#### Aim of the task:
Look through the data for the string "coordinate". Copy every line where it is found.

#### Supplied entries:
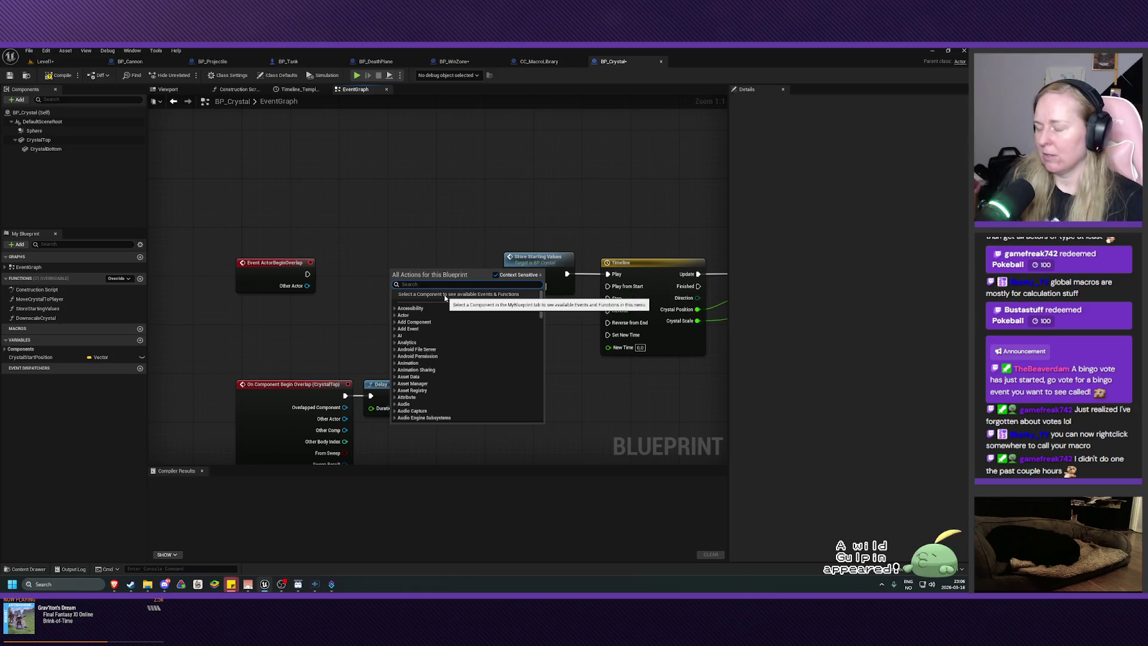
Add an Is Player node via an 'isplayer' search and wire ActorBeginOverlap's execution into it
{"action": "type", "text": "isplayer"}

--

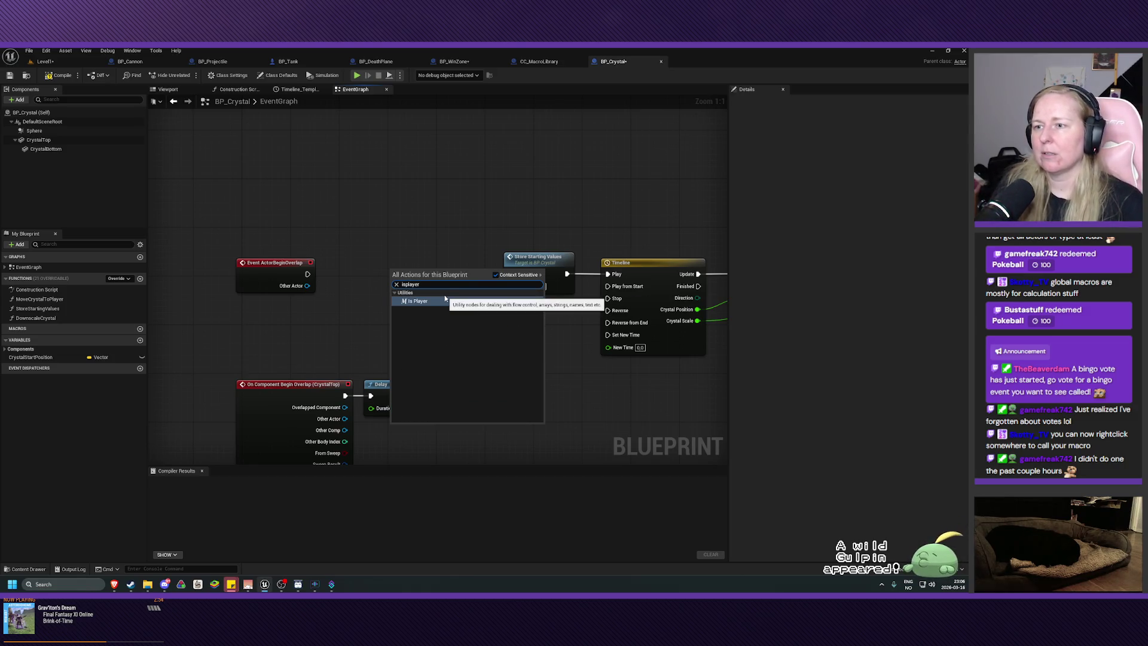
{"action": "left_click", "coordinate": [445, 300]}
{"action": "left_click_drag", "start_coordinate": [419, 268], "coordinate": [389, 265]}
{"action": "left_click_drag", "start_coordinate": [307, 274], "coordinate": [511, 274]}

#### Your solution:
{"action": "left_click", "coordinate": [445, 300]}
{"action": "left_click_drag", "start_coordinate": [419, 268], "coordinate": [389, 265]}
{"action": "left_click_drag", "start_coordinate": [307, 274], "coordinate": [511, 274]}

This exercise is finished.